Removing Solids: large and small solids need to be removed from water prior to putting it in the water supply.

  • Filtration: sand and gravel can be used to filter out solids; screens and meshes can also be used.
  • Flocculation: removes “cloudiness” in water. This process removes tiny suspended particles by adding chemicals, such as aluminum sulfate, Al2(SO4)3,  and slaked lime, Ca(OH)2. Those chemicals cause the suspended particles to settle out into the bottom of a tank.

Chemical Contaminants: many chemical contaminants can be present in water, and they require different types of treatment.

  • Aeration, or spraying the water into air, can remove chemicals that cause unpleasant tastes and odors.
  • Ion Exchange can remove metal ions, very similarly to the way water softeners remove hard minerals from household water.
  • Heavy metals can also be removed through flocculation (adding chemicals to react with metal ions, then let them settle out)
  • Adsorption is the use of a solid to attract some types of contaminant; after the solids pick up contaminants, they are filtered out or allowed to settle out. Charcoal (carbon) adsorption is used in drinking water filters found in many homes.

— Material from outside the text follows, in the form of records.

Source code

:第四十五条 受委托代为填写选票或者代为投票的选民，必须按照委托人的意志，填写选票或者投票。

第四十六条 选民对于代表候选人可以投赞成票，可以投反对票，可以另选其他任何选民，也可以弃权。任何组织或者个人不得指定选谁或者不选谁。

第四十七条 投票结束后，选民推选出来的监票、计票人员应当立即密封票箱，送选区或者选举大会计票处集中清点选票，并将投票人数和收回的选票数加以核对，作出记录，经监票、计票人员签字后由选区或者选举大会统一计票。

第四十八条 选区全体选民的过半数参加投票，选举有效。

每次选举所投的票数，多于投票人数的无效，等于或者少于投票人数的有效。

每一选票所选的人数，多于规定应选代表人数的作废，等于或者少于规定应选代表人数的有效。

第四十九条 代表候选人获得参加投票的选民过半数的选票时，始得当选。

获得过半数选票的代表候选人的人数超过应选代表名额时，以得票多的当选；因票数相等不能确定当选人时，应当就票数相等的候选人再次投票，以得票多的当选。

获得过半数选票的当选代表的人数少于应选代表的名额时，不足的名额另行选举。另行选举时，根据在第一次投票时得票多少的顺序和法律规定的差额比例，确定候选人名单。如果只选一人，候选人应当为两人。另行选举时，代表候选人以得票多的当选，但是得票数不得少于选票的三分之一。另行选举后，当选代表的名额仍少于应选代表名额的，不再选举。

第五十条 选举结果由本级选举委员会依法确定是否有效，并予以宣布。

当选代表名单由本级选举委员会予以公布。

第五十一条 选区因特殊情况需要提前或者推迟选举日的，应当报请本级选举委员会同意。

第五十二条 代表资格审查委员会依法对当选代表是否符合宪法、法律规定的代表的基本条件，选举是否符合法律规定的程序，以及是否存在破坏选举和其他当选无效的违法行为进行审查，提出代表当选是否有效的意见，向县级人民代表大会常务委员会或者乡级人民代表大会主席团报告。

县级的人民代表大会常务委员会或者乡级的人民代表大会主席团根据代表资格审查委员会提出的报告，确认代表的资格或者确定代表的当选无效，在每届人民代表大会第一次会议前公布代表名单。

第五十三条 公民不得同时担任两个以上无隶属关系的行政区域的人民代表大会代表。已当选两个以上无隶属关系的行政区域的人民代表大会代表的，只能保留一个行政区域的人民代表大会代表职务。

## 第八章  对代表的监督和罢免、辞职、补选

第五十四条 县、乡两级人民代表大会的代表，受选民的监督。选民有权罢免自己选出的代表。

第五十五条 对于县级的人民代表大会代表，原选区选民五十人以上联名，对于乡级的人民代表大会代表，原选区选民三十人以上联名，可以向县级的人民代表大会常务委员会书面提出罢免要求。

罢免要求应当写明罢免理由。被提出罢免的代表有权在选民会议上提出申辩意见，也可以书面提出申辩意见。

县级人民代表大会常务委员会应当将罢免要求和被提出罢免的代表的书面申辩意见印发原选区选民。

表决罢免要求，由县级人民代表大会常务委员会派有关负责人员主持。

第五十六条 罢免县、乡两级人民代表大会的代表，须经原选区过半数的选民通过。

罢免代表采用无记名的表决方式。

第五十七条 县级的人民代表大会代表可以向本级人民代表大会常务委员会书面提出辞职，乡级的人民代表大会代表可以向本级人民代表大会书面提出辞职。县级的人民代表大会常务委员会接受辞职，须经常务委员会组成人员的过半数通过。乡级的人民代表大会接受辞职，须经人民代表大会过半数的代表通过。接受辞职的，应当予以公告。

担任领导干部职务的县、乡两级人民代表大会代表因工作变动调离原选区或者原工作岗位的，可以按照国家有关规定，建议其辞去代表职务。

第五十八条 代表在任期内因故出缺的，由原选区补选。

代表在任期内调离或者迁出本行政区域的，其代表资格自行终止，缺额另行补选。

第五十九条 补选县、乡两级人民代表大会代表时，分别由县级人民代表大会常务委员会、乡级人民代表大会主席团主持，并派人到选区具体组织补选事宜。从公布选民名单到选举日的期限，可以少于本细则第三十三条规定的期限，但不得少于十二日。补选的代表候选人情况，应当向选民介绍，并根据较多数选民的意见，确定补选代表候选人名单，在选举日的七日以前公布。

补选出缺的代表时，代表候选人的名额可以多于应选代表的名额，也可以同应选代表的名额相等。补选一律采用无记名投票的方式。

Some types of water treatment are practical for smaller amounts of water but cost prohibitive on large scales:

  • Reverse Osmosis: using a pump to force water through a semi-permeable membrane. This membrane allows water through, but not contaminants.
  • Distillation: boiling water and then recollecting the vapors. This removes nearly all contaminants, with the exception of substances that have a lower boiling point than water. It is a very effective way to purify water, but it is also very expensive because of the energy cost of boiling the water.